The global media are busier recently to be covering the social uplifts in the Middle Eastern countries and Brasil The recent global agenda. But in the other corner of the world, ASEAN and ten dialog partners came together to desing the future of both ASEAN and the East Asia. 46thASEAN Foreign Ministers’ Meeting was held in Bandar Seri Begawan, the capital city of Brueni few days ago. Though ASEAN does not seem to be consistent and agresif to implement a sound policy to mold the relations among the member countries, as a regional union is regarded as a ’hope’ for the people. In regard with this, 2015 Economic Community is being presented as a new milestone for the union’s future…

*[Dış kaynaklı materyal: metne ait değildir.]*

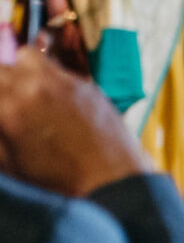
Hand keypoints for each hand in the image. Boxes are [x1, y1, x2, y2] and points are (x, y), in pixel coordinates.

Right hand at [0, 48, 149, 196]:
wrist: (113, 185)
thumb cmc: (60, 182)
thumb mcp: (11, 163)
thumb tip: (2, 113)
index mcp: (8, 106)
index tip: (3, 105)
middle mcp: (33, 86)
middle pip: (4, 67)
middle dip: (3, 83)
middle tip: (11, 101)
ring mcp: (62, 82)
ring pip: (29, 56)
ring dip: (23, 69)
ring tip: (29, 92)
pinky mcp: (85, 85)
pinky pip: (58, 69)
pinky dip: (50, 77)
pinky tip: (56, 100)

29 Haziran 2 Temmuz tarihleri arasında, 46. ASEAN Dışişleri Bakanları toplantısının gerçekleştirildiği Brunei Krallığı’nın başkenti Bandar Seri Begawan önemli ziyaretçileri ağırladı. Son zamanlarda küresel gündem değişik ülkelerdeki gösterilerle belirlenirken, Brunei’de doğudan batıdan çeşitli ülke Dışişleri Bakanları ve bürokratlarının bir araya geldiği ASEAN toplantısı, katılımcıları, tartışma konuları ve geleceğe dair projeksiyonlarıyla oldukça dikkat çekiciydi. ASEAN üye ülkeler ve işbirliği diyalogunun yürütüldüğü on ülkenin Dışişleri Bakanları’nın yanı sıra, Brunei Sultanı’nın davetlisi olarak Dışişleri Bakanı Sayın Ahmet Davutoğlu da toplantılara iştirak etti.

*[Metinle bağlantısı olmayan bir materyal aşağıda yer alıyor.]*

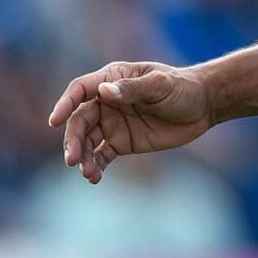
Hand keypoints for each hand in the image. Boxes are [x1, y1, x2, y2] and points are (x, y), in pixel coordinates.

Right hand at [48, 61, 213, 182]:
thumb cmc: (182, 88)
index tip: (54, 120)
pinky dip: (95, 166)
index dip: (65, 104)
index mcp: (112, 79)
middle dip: (73, 140)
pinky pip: (101, 155)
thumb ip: (133, 88)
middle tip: (72, 159)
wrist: (203, 107)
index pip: (80, 90)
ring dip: (82, 157)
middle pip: (79, 120)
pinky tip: (95, 178)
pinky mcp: (121, 143)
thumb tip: (105, 92)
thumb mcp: (161, 85)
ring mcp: (112, 123)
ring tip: (87, 173)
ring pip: (87, 141)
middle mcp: (106, 102)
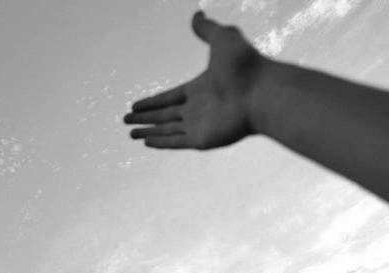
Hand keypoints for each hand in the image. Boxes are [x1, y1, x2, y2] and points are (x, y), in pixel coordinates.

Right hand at [124, 11, 270, 148]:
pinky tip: (146, 142)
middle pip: (165, 115)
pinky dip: (160, 142)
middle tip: (126, 120)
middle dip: (145, 118)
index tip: (135, 104)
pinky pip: (175, 142)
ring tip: (130, 133)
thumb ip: (207, 29)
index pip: (170, 97)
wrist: (262, 92)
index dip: (152, 101)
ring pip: (167, 130)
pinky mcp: (202, 140)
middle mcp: (198, 108)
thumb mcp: (223, 39)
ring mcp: (200, 125)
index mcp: (201, 88)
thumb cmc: (246, 65)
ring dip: (148, 132)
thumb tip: (196, 14)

Liderler zirvesi, Dışişleri Bakanları zirvesi, ASEAN-APEC İşbirliği vs. derken sık aralıklarla düzenlenen ASEAN toplantılar dizisi, sadece bölge ülkelerini değil, doğudan batıya değişik ülkelerce takip edilen küresel oluşum olarak dikkat çekiyor. Bu bağlamda, önemi giderek artan bir şekilde vurgulanagelen ASEAN’a yönelik çeşitli çıkar odaklı yaklaşımların da ortaya çıktığı gözlemleniyor. Elbette bunda bir sakınca olduğunu söylemek mümkün değil. Bu toplantı öncesinde, ASEAN Dışişleri Bakanları’nın aklında hiç kuşkusuz Birliğin tarihinde ilk defa ortak deklarasyon yayınlanmadığı geçen yılki Kamboçya toplansının acı hatırası vardı.

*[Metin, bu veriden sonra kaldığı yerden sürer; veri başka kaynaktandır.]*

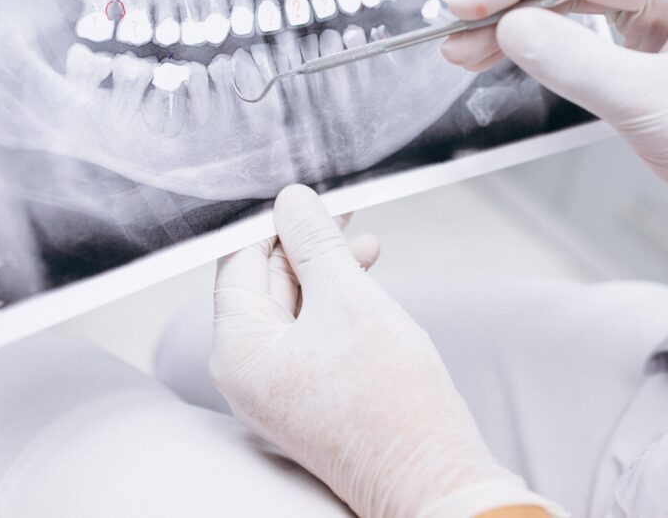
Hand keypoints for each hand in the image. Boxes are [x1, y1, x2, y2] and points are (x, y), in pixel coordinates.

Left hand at [210, 185, 564, 517]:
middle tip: (342, 211)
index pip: (237, 263)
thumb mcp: (349, 298)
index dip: (273, 222)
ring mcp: (276, 387)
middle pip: (265, 283)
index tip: (304, 194)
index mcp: (238, 350)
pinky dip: (335, 303)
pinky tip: (365, 280)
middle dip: (305, 243)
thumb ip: (314, 243)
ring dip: (326, 271)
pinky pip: (310, 333)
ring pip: (293, 306)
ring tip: (364, 242)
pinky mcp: (306, 394)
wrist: (431, 473)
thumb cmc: (390, 399)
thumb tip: (291, 200)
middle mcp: (246, 372)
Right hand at [442, 0, 667, 261]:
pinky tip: (507, 22)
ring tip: (464, 41)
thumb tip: (510, 30)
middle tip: (454, 20)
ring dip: (519, 18)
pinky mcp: (653, 33)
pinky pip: (588, 20)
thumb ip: (576, 63)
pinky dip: (544, 32)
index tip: (467, 1)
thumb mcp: (650, 108)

Güvenlik, ekonomi ve politikanın öncellendiği bu toplantılar ASEAN ülkelerinin birbirine yakınlaşmasını hedeflediği gibi, çeşitli ülkeler bu Birlik’le imzaladıkları ikili anlaşmalarla bölgenin ekonomi ve stratejik derinliğinden istifadenin yollarını arıyorlar. Birlik ülkelerinin ekonomilerindeki görece istikrarlı bir süreci tecrübe etmeleri ve gelecek için ümitvar kılacak görünümler arzetmelerine karşılık, iç ve dış faktörlerin etkileşiminden kaynaklanan sıkıntılar da yok değil. Üzerinde zaman zaman durduğumuz Güney Çin Denizi’ndeki Adalar Sorunu’nun devamı; geçen birkaç hafta boyunca Sumatra Adası’ndaki kasıtlı orman yangınlarından neşet eden, özellikle Singapur ve Malezya’yı etkisi altına alan çevre sorunu; Myanmar’da tüm dünya kamuyounun, bilhassa Müslüman dünyanın liderlerinin “gözünün içine baka baka” tekrarlanan soykırıma varan şiddet hadiseleri; kaçak göçmen ve işçi sorunları vb. ASEAN içerisinde ortak bir hukuk alt yapısının oluşturulamadığını, oluşturulsa bile gündelik hayatın içinde henüz kayda değer çözüm olarak yansıtılamadığını ortaya koyuyor.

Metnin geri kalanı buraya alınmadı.